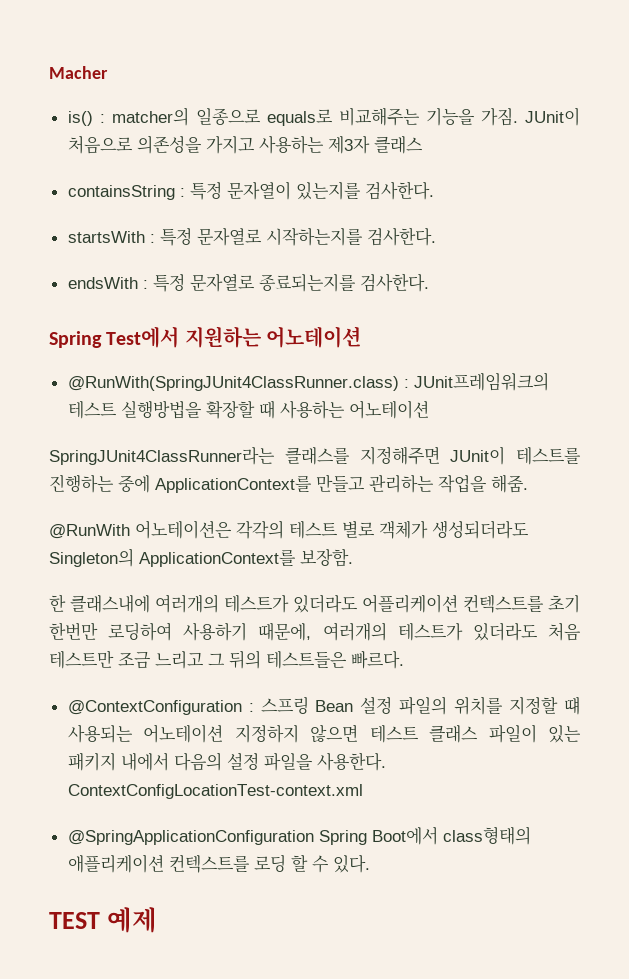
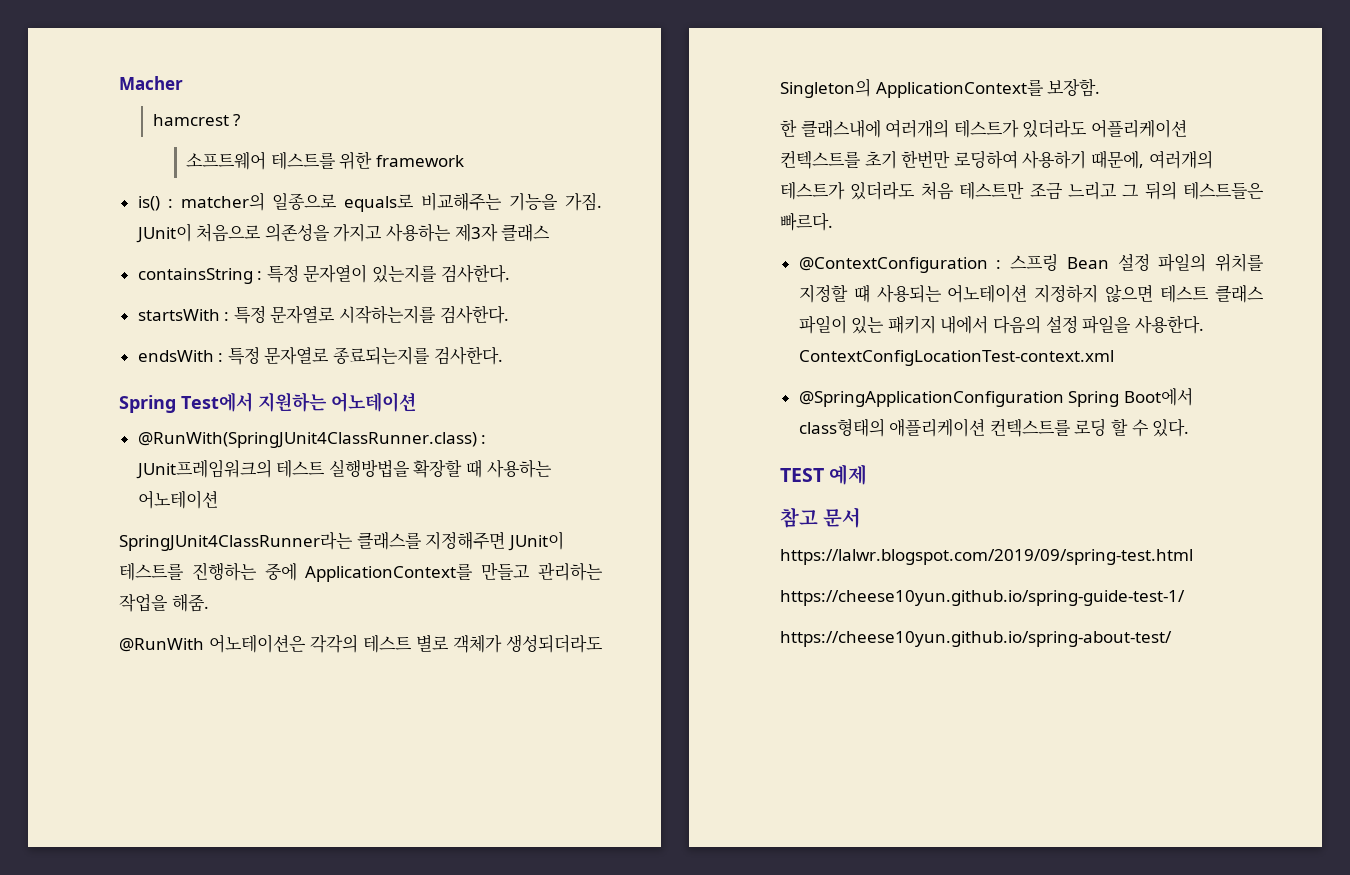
(108, 72) none -> [152,114,241,126] [186,151,464,170] // hamcrest ? // 소프트웨어 테스트를 위한 framework
(157, 920) none -> [780,507,862,528] [780,549,1193,565] [780,590,1185,606] [780,631,1172,647] // 참고 문서 // https://lalwr.blogspot.com/2019/09/spring-test.html // https://cheese10yun.github.io/spring-guide-test-1/ // https://cheese10yun.github.io/spring-about-test/

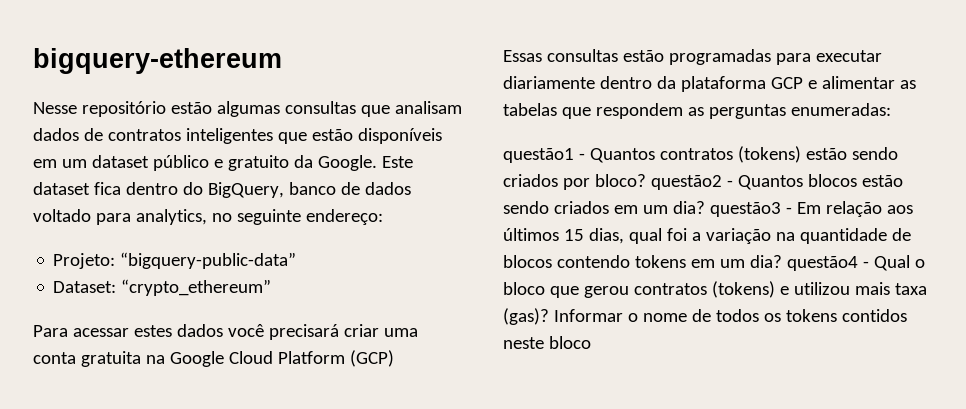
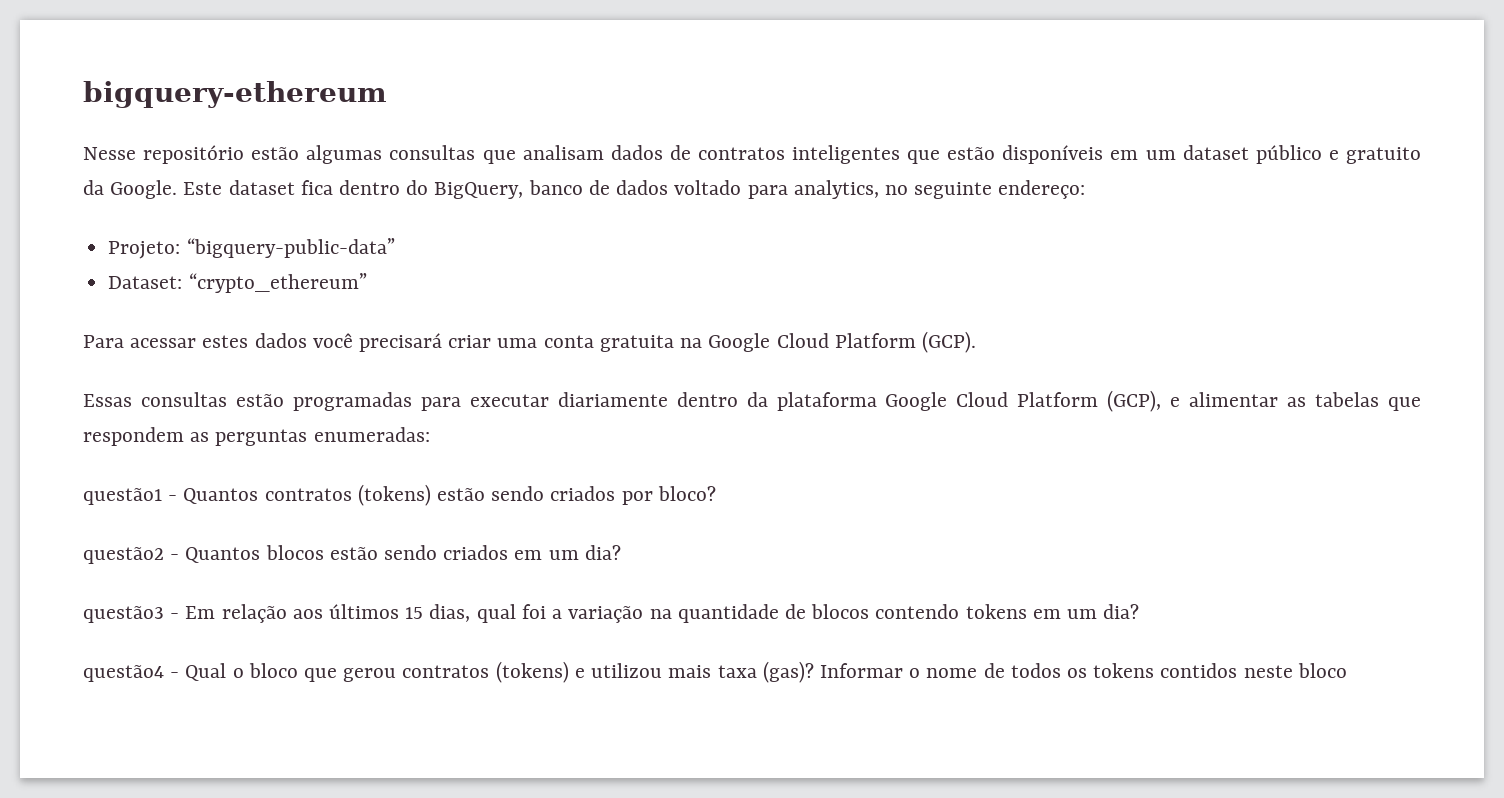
[349,350,394,367] (GCP) -> [921,331,976,353] (GCP).
[770,77,803,89] GCP -> [885,390,1162,412] Google Cloud Platform (GCP),
(646, 180) none -> (716, 493) //
(705, 207) none -> (621, 552) //
(782, 261) none -> (1140, 611) //

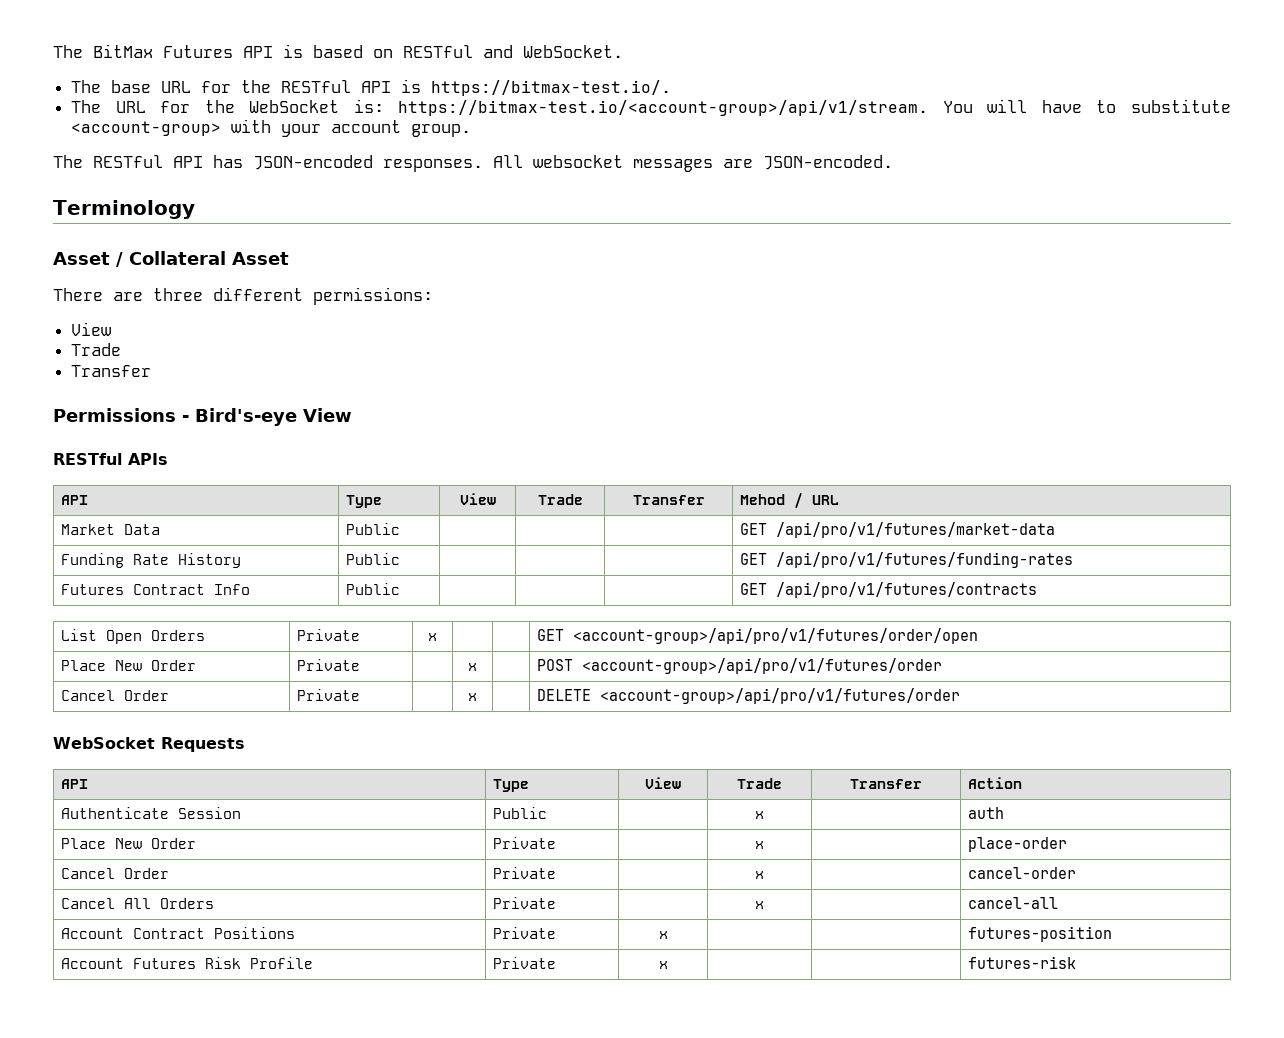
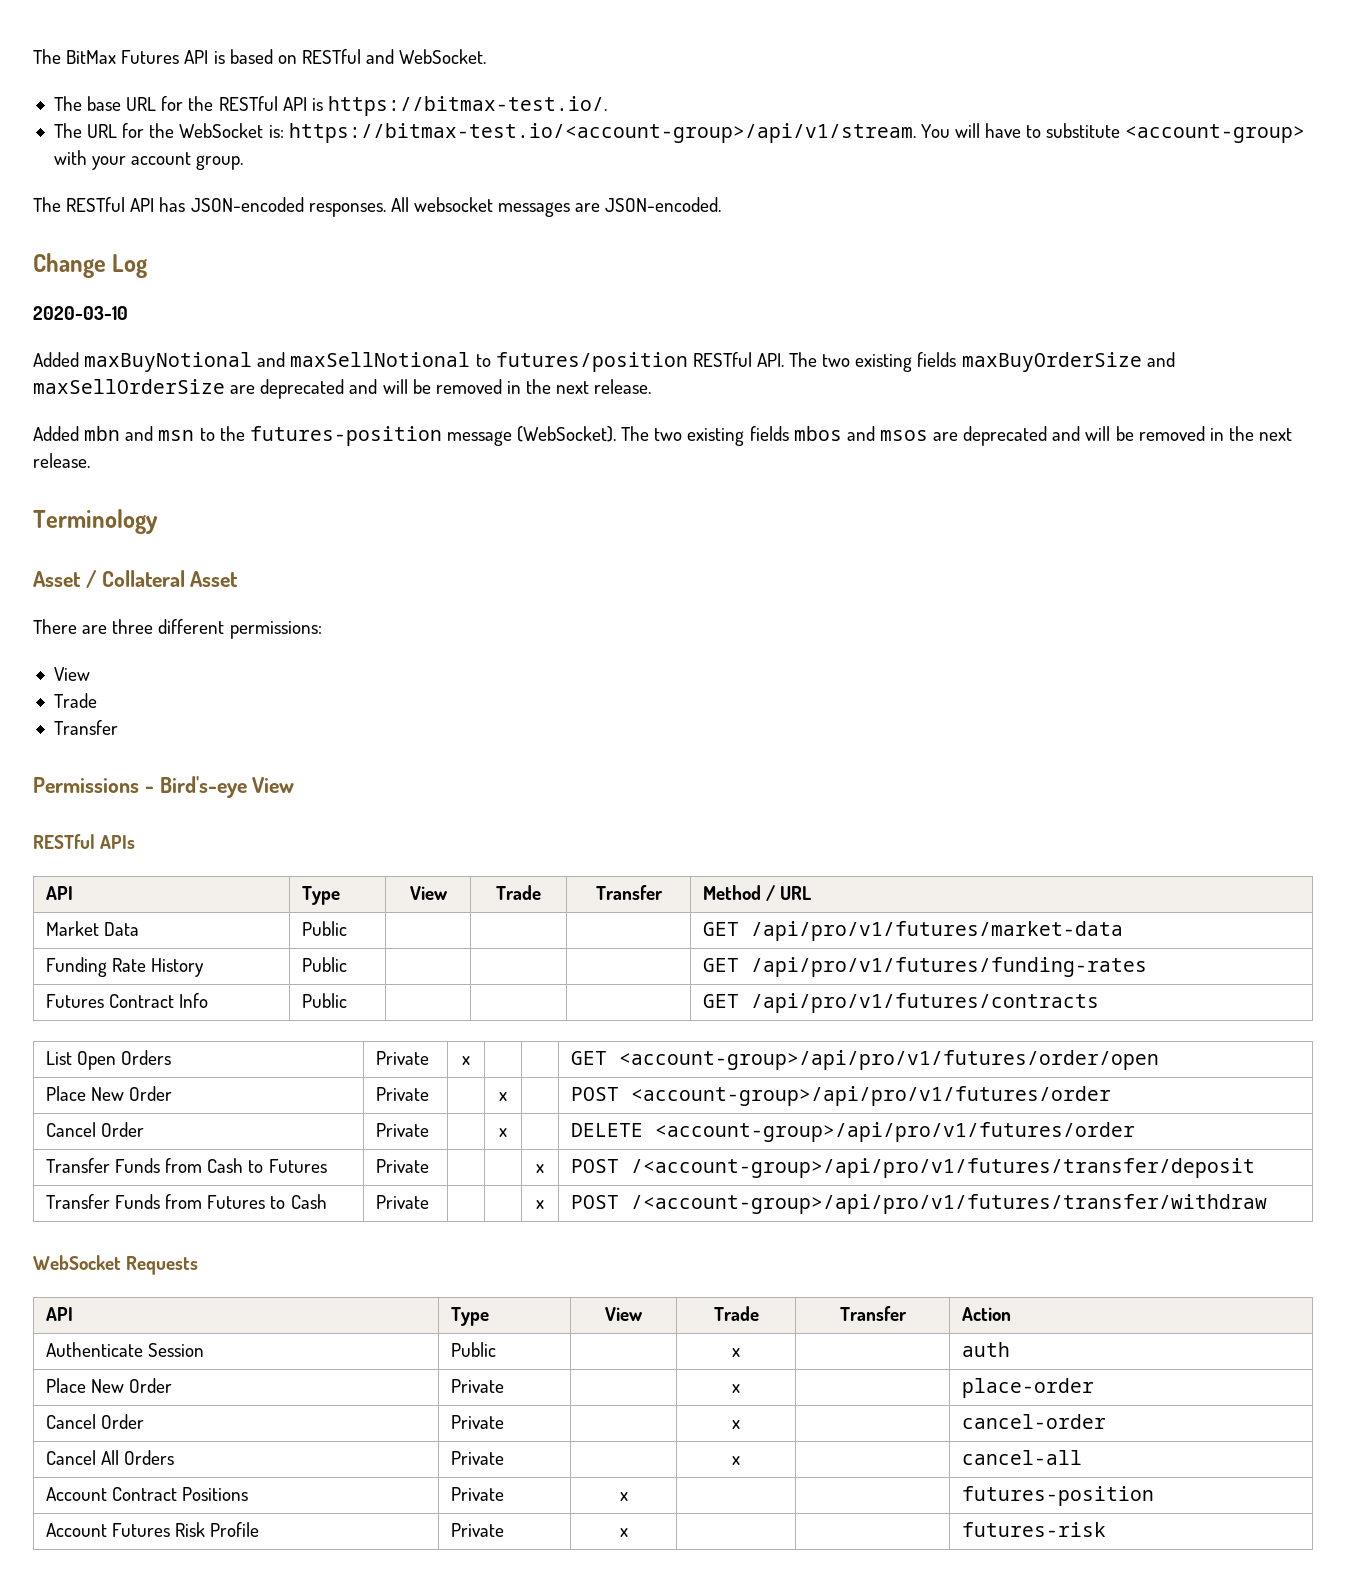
(893, 162) none -> [33,253,148,278] [33,306,128,320] [33,352,1175,372] [33,379,652,399] [33,426,1293,446] [33,453,90,468] // Change Log // 2020-03-10 // Added maxBuyNotional and maxSellNotional to futures/position RESTful API. The two existing fields maxBuyOrderSize and maxSellOrderSize are deprecated and will be removed in the next release. // Added mbn and msn to the futures-position message (WebSocket). The two existing fields mbos and msos are deprecated and will be removed in the next release.
[739,494,785,505] Mehod -> [702,885,761,900] Method
(960, 696) none -> [45,1158,327,1173] [375,1159,429,1173] [536,1164,544,1173] [570,1158,1255,1178] [45,1194,327,1209] [375,1195,429,1209] [536,1200,544,1209] [570,1194,1267,1214] // Transfer Funds from Cash to Futures | Private | | | x | POST /<account-group>/api/pro/v1/futures/transfer/deposit // Transfer Funds from Futures to Cash | Private | | | x | POST /<account-group>/api/pro/v1/futures/transfer/withdraw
# # # # #
Output all of the records exactly as they appear above, but not the pictures.

(108, 72) none -> [152,114,241,126] [186,151,464,170] // hamcrest ? // 소프트웨어 테스트를 위한 framework
(157, 920) none -> [780,507,862,528] [780,549,1193,565] [780,590,1185,606] [780,631,1172,647] // 참고 문서 // https://lalwr.blogspot.com/2019/09/spring-test.html // https://cheese10yun.github.io/spring-guide-test-1/ // https://cheese10yun.github.io/spring-about-test/

[349,350,394,367] (GCP) -> [921,331,976,353] (GCP).
[770,77,803,89] GCP -> [885,390,1162,412] Google Cloud Platform (GCP),
(646, 180) none -> (716, 493) //
(705, 207) none -> (621, 552) //
(782, 261) none -> (1140, 611) //

(893, 162) none -> [33,253,148,278] [33,306,128,320] [33,352,1175,372] [33,379,652,399] [33,426,1293,446] [33,453,90,468] // Change Log // 2020-03-10 // Added maxBuyNotional and maxSellNotional to futures/position RESTful API. The two existing fields maxBuyOrderSize and maxSellOrderSize are deprecated and will be removed in the next release. // Added mbn and msn to the futures-position message (WebSocket). The two existing fields mbos and msos are deprecated and will be removed in the next release.
[739,494,785,505] Mehod -> [702,885,761,900] Method
(960, 696) none -> [45,1158,327,1173] [375,1159,429,1173] [536,1164,544,1173] [570,1158,1255,1178] [45,1194,327,1209] [375,1195,429,1209] [536,1200,544,1209] [570,1194,1267,1214] // Transfer Funds from Cash to Futures | Private | | | x | POST /<account-group>/api/pro/v1/futures/transfer/deposit // Transfer Funds from Futures to Cash | Private | | | x | POST /<account-group>/api/pro/v1/futures/transfer/withdraw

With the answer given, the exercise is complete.